X-files is one of the best shows ever made. I remember that I didn’t start watching it until about Season 4. My friend kept recommending it to me, and I kept ignoring him. Once I finally watched it, I was hooked. This was back in 1997, in the days before box sets, on-demand, and pirated videos on the internet. Since I’d already missed 3 seasons, I had to watch TV in order to catch up, and it wasn’t like they played them in the correct order.
I taped each episode I watched, and I labeled the video tapes with the episode numbers and names. I don’t remember how I got this information, since this was in the days before Mother Google showed us the way. I just remember painstakingly labeling DVDs.

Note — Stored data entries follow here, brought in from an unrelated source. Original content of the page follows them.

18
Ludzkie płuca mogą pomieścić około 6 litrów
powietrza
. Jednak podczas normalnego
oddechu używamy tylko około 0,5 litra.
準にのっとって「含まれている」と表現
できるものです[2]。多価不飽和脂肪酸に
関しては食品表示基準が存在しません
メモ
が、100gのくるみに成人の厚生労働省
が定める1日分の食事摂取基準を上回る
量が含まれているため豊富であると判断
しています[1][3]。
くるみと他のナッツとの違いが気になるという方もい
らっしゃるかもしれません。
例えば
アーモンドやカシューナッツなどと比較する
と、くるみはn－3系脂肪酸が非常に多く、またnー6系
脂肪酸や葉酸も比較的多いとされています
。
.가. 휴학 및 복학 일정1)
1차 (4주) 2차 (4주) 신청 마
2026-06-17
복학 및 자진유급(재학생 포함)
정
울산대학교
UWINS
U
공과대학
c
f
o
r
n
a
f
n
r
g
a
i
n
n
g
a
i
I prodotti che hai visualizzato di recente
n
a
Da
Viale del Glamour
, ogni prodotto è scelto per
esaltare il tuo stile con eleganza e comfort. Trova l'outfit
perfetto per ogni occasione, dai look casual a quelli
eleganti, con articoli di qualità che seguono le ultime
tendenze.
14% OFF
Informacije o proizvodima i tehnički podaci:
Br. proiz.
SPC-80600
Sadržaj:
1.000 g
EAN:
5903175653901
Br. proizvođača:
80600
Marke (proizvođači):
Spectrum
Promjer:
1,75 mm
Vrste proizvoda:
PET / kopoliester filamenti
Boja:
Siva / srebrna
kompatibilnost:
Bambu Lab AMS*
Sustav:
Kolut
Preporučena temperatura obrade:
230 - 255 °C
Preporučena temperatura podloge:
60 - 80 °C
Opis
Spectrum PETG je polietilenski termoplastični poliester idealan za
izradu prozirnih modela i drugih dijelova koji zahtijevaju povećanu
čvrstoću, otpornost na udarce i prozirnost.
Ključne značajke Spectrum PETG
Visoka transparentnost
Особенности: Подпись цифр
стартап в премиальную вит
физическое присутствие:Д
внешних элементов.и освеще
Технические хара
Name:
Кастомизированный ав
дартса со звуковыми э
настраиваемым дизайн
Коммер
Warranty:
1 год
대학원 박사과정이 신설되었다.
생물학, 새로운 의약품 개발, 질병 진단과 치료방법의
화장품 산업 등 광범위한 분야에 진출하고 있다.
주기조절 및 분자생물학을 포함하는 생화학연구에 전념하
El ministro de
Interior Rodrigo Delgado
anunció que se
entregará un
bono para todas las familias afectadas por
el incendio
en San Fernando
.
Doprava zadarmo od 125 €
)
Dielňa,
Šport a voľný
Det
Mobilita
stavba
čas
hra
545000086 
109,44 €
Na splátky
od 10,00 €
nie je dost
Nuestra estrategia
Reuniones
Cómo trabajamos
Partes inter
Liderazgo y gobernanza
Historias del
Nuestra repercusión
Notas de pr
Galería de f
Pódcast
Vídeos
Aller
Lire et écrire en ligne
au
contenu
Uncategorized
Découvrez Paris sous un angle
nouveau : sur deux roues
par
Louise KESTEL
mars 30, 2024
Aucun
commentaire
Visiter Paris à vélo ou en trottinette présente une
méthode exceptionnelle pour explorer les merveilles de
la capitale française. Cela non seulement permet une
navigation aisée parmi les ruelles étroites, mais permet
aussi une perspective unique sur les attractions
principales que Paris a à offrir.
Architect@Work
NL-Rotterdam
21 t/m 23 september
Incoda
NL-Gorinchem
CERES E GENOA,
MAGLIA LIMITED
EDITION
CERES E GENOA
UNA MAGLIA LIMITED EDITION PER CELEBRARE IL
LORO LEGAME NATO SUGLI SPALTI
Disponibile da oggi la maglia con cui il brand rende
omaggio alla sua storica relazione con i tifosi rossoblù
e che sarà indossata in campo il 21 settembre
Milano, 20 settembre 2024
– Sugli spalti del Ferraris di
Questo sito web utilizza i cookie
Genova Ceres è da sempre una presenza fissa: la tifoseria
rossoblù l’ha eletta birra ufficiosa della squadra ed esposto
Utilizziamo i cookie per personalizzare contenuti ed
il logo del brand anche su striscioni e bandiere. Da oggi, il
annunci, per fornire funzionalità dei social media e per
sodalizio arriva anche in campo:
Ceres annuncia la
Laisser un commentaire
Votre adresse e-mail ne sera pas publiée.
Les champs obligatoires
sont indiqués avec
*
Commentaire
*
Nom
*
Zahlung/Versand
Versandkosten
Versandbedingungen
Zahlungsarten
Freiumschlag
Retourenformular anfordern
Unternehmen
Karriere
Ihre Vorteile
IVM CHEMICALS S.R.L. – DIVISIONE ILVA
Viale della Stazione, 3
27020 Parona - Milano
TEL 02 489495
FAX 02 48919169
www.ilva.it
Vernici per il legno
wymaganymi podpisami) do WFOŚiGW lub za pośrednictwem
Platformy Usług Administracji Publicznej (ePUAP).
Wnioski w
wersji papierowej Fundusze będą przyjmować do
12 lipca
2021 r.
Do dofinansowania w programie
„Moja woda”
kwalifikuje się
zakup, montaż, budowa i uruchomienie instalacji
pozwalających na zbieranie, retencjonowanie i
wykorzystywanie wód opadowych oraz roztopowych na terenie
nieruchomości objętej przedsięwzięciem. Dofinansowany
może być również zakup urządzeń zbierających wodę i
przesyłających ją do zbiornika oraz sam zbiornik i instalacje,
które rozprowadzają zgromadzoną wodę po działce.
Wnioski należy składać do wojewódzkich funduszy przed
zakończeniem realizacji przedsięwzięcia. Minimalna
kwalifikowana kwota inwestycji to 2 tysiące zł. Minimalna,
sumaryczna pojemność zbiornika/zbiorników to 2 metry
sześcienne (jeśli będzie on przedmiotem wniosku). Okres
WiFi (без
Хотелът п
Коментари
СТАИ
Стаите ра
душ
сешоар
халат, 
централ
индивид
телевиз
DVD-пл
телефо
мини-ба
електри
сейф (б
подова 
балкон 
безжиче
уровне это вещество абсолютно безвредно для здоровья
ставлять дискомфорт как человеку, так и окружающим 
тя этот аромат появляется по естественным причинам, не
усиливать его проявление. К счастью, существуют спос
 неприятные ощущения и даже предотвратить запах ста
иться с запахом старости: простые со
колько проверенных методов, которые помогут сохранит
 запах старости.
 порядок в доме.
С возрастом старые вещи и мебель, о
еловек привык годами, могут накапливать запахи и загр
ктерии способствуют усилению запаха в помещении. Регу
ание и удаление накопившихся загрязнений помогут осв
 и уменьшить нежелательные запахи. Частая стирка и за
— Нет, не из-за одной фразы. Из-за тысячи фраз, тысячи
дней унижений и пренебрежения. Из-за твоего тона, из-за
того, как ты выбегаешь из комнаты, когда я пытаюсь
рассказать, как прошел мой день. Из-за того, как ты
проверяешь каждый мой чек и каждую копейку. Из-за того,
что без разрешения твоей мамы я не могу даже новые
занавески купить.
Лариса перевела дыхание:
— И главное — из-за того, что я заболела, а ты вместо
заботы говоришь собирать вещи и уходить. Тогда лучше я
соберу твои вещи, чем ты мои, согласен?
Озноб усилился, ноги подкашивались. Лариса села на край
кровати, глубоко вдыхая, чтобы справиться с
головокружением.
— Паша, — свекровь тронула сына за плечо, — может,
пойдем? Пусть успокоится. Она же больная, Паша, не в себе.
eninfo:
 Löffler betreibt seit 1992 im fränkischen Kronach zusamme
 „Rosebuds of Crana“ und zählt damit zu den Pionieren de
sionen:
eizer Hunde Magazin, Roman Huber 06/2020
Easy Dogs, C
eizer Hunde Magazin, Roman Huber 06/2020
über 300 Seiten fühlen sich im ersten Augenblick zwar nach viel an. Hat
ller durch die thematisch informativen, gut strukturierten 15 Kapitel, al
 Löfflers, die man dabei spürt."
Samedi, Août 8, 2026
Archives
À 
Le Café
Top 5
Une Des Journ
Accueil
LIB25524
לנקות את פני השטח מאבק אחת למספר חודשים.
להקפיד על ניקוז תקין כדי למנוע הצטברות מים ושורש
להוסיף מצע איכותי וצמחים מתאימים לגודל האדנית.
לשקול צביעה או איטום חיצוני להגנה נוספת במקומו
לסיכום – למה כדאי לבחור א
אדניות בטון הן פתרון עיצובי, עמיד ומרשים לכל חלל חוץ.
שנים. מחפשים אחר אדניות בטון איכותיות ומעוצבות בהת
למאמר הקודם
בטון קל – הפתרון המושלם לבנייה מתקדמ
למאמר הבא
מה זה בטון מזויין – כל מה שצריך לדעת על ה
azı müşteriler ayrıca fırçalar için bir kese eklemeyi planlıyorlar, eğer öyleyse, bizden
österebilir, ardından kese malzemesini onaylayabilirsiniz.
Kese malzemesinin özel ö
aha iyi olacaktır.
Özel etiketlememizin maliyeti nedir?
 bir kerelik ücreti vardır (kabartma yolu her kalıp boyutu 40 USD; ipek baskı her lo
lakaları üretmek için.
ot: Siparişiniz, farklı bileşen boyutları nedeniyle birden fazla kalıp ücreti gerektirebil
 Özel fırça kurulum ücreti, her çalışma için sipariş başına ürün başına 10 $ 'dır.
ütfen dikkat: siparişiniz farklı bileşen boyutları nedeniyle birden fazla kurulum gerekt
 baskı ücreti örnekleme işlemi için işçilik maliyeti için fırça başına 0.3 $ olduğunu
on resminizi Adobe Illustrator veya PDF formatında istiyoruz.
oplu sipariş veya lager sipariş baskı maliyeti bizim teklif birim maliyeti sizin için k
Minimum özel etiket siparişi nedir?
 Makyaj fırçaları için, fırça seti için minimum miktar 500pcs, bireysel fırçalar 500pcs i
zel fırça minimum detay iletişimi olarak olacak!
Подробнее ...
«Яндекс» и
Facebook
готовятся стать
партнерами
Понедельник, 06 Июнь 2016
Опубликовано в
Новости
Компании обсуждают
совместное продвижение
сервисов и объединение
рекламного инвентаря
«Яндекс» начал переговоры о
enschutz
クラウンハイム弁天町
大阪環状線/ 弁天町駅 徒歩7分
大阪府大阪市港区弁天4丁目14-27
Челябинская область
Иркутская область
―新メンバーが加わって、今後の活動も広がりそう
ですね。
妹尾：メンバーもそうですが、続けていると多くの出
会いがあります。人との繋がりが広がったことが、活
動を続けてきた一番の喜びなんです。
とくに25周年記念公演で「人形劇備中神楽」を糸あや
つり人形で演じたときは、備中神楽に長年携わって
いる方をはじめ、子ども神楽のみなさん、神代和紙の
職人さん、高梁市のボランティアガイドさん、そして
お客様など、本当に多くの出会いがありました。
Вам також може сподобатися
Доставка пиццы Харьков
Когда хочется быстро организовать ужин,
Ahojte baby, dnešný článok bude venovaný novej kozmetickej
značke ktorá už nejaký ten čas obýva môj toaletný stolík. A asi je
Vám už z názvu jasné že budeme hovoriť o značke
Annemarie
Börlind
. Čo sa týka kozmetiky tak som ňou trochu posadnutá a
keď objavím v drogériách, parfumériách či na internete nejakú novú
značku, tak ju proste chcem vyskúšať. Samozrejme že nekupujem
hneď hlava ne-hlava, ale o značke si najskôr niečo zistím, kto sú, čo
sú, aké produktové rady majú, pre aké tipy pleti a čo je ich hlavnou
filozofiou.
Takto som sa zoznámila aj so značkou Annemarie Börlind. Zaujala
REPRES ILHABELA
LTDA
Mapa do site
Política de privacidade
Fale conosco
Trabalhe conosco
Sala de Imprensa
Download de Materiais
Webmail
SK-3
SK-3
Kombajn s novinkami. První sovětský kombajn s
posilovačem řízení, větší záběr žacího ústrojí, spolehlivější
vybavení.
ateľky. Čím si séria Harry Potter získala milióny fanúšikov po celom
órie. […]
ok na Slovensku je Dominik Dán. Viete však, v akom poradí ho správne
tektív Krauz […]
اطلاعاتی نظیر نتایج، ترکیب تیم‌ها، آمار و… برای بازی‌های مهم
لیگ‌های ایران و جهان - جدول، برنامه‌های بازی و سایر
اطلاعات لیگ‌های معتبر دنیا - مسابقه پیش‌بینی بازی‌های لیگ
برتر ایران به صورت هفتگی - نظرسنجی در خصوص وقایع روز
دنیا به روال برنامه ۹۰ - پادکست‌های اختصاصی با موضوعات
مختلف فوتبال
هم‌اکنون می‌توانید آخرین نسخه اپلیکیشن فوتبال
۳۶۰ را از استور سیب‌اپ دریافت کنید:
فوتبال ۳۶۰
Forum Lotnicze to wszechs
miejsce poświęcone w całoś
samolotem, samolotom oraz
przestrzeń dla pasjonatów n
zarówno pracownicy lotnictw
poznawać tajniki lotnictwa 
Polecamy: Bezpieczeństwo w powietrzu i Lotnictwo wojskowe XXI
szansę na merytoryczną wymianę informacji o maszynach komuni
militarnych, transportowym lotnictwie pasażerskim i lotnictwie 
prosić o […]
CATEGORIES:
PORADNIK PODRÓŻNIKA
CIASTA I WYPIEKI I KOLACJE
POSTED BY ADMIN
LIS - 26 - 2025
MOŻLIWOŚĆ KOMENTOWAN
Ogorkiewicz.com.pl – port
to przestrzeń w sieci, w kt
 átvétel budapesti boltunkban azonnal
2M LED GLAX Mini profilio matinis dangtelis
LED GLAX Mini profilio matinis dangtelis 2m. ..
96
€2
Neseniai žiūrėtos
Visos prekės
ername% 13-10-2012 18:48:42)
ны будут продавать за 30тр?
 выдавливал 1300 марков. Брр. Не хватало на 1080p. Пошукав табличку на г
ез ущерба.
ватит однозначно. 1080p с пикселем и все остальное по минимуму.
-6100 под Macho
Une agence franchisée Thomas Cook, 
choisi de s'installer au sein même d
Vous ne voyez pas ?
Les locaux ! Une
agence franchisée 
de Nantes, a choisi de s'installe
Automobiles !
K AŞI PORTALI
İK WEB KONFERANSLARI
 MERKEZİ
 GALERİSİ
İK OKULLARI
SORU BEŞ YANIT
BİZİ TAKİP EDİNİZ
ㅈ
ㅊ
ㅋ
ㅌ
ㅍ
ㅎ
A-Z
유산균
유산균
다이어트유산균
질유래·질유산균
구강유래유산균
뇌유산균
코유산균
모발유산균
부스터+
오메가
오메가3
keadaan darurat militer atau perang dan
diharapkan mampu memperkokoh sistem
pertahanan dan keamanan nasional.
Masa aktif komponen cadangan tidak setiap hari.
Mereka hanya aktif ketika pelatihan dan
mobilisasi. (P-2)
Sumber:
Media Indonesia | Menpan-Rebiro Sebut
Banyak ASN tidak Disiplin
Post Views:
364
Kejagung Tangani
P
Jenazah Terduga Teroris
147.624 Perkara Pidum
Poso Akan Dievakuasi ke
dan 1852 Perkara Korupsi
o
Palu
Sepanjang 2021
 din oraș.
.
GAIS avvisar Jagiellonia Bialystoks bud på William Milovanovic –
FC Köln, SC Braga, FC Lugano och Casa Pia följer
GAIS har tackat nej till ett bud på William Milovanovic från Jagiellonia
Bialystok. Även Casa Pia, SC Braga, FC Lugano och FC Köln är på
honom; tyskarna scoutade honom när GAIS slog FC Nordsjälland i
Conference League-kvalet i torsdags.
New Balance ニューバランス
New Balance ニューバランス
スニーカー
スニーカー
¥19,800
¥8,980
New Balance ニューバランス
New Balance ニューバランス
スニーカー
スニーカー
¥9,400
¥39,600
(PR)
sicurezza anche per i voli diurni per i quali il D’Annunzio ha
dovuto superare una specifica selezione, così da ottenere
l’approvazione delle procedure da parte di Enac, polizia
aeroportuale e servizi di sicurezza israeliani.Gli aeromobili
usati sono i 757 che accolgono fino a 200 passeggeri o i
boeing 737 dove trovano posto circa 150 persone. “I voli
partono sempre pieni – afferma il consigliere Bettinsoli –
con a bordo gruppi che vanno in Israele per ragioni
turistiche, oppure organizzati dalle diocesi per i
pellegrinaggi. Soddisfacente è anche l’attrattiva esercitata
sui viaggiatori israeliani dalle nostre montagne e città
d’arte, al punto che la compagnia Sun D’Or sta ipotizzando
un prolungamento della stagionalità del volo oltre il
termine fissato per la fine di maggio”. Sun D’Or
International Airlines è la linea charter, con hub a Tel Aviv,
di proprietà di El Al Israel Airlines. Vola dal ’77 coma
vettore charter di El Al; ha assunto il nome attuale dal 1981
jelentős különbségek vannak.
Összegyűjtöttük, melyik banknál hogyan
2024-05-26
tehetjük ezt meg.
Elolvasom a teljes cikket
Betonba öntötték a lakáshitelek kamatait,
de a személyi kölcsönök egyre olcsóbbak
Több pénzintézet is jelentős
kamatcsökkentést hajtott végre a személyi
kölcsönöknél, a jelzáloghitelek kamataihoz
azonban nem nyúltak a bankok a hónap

How much different would the X-files be today? Mulder would have a Twitter feed and a Facebook group of other believers. He’d have an iPad and would do a lot of research on that. He’d try to capture videos of all the weird phenomena he saw on his iPhone. Technology is both a blessing and a curse for today’s writers, because we have to write around all this technology in a logical, believable manner.
The X-files ran from 1993 to 2002. I didn’t actually watch the last couple of seasons, after Mulder was abducted. I did watch the X-files: I want to believe, which came out in 2008. I know many fans of the series weren’t please with it, but I thought it was great. It didn’t create any new holes in the various story lines that were never resolved in my opinion (black oil, anyone?), and it felt like visiting old friends. It certainly was easier to follow than the first disastrous movie in 1998.
If you’re a Netflix subscriber, they actually do have the entire series online. Whether you’re a new fan or old, now may be the time to watch!